_WORK REQUIRED:_ Carry on the email exchange reviewing the autonomic control plane draft from its final line.

SELECTED EXTRACT below:

Re: Rtgdir telechat review of draft-ietf-anima-autonomic-control-plane-13

"Joel M. Halpern" <jmh@xxxxxxxxxxxxxxx> · Mon, 7 May 2018 19:05:10 -0400

Comments in line.  Areas of clear agreement elided.

On 5/7/18 3:30 PM, Toerless Eckert wrote:
Joel,

Sorry for the late reply. Bufferbloat.
Okay.  Thank you for addressing a number of the points effectively. 
Let's see if we can solve the remaining items.

     The definition of data-plane seems to assume that all forwarding (and
     control?) in all nodes is structured in terms of VRFs.  That seems to
     overly constrain implementation architecture.  Using VRF to to describe the
     ACP functionality is a little odd, but likely defnesible.  Declaring that
     all other functionality is in VRFs seems a step too far.

Oh... rathole ;-)
I spent a lot of time pondering this problem.  ...

In response to you bringing up the naming issue, i went through the
doc and removed "VRF" where it was used for the data-plane, so as not
to imply the use of VRF other than for the ACP itself.

There is still some amount of VRF in the "VRF selection" section, thats
really too hard to describe without VRF - would just make it too convoluted.

Good enough.  Thank you.

     It is unclear how the flexible policy defined in section 5 bullet 2 (about
     which nodes are ACP peer candidates) is consistent with autonomic
     operation.  It seems that the flexibility is important, so there should be
     some explanation here about how this is consonant with the stated goals.  I
     understand that the bootstrap comes from BRSKI, but I do not think that is
     where the policy comes from?

Would rather not like to add more suggestive text, and thats at best what
i could add. The default policy is the best "autonomic" behavior we know how
to make work: aka: try to connect ACP to all neighbors you can discover. And
we have only defined with DULL GRASP how to find subnet adjacent neighbors.

The main reason to mention policy is so that there is some leeway to do
more or even (sigh) less than all direct neighbors.

After looking at this, I think I can live with what you already have.  I 
think there are some issues, but let it be.

   If the rsub is empty, but the extensions are not
   empty, it looks like there will be two plus signs (following the optional
   acp-address) before the first extension.  Is that intended as the way to
   indicate the absence of the rsub?

Yes. Otherwise it would be ambiguous to parse. Haven't
written something about this because i think readers eithrer
don't care or the can figure it out easily.

I think it would help to state it explicitly.

(section 6.1.1)
   It also seems odd that the rsub (which is a
   domain extension) appears in the local-part of the domain information, not in
   the domain name.  Even though for hashing purposes it is concatenated, with a
   period, with the domain name.
  If these oddities are intentional, then there ought to be explanations so the
  reader is not confused.

End of SELECTED EXTRACT.
LISTED ENTRIES below:

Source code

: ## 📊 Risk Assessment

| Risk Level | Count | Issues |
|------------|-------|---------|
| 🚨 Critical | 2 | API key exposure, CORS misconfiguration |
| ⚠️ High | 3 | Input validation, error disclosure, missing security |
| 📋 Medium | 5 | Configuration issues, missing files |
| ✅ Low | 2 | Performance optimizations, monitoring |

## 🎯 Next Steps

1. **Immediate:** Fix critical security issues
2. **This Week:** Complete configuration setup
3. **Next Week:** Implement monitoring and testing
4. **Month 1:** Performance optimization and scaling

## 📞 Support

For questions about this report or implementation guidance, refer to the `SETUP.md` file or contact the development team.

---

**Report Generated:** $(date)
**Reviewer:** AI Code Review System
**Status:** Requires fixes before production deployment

End of LISTED ENTRIES.

_YOUR RESPONSE:_
The difference between domain and routing-subdomain are explained directly after
the BNF:

  <t>"domain" is used to indicate the ACP Domain across which all ACP nodes trust each other and are willing to build ACP channel to each other.  See <xref target="certcheck"/>.

  <t><t>"routing-subdomain" is the autonomic subdomain that is used to calculate the hash for the ULA prefix of the ACP address of the node. ...

Added:

"rsub" needs to be in the "local-part"; it could not syntactically be separated from "domain-name" if "domain" is just a domain name. It also makes it easier for domain name to be a valid e-mail target.

Okay.  It is odd, but works.

     I presume there is not an assumption that all ULA addressed communicating
     with a node which supports the ACP will be over the ACP.  As I understand
     it, ULAs may well have other uses outside of ANIMA / the ACP.  Which leads
     to a question about how the text in 6.1.3 "If the CDP URL uses an IPv6 ULA,
     the ACP node will try to reach it via the ACP." is expected to be supported?

The reason is that the ACP certificate maintenance runs across the ACP so that
we have a simple security model for the ACP certificate lifecycle. We do not
want to have to figure out the impact of attacks against connectivity to the CDP
when it runs across the data plane.  After all, these are ACP certificates are
also renewed via EST across the ACP.

I added the following explanation sentence:

Reaching the CDP across the ACP implies that the CDPs
need to be reachable via the ACP, for example by running CDPs on
registrars or on devices connected to the ACP via ACP connect (see <xref target="ACPconnect">).</t>

While a useful addition, that is not what I was asking about.  The text 
as written seems to say that simply because the RDP uses an IPv6 ULA, 
the node will know to use ACP for the communication.  I understand why 
we awant the communication to use ACP.  I don't understand how that is 
achieved.  The way the text is written, it seems to imply that it is a 
property of IPv6 ULAs.  Which I don't think is your intention.
So I would like to see clarification.

See also (2) at end.

     The discovery text in section6.3 states that discovery should be run in
     every physical interface.  Is this intended to be restricted by policy, as
     described in section 5, bullet 2?

As said above for 5 bullet 2, it is permissible to be modified, the ACP
draft does not suggest or recommends any modifications other than those in 6.3,
aka: physical interfaces.

I think you simply need to say "Unless modified by policy as noted 
earlier, ..."  As currently written, the text prohibits the policy 
over-reide you want.

***    The explanation in section 6.5 on channel selection (and security
protocol selection) is worded as if the described behavior will lead to
reliable interoperation.  The text on why there are limitations (reasonable)
doe not explain why mandating dTLS support would not be a reasonable step.   (I
hope I missing something, as otherwise this is a major problem rather than
being minor.)  It is also hard to align this with the requirements in section
6.7.3.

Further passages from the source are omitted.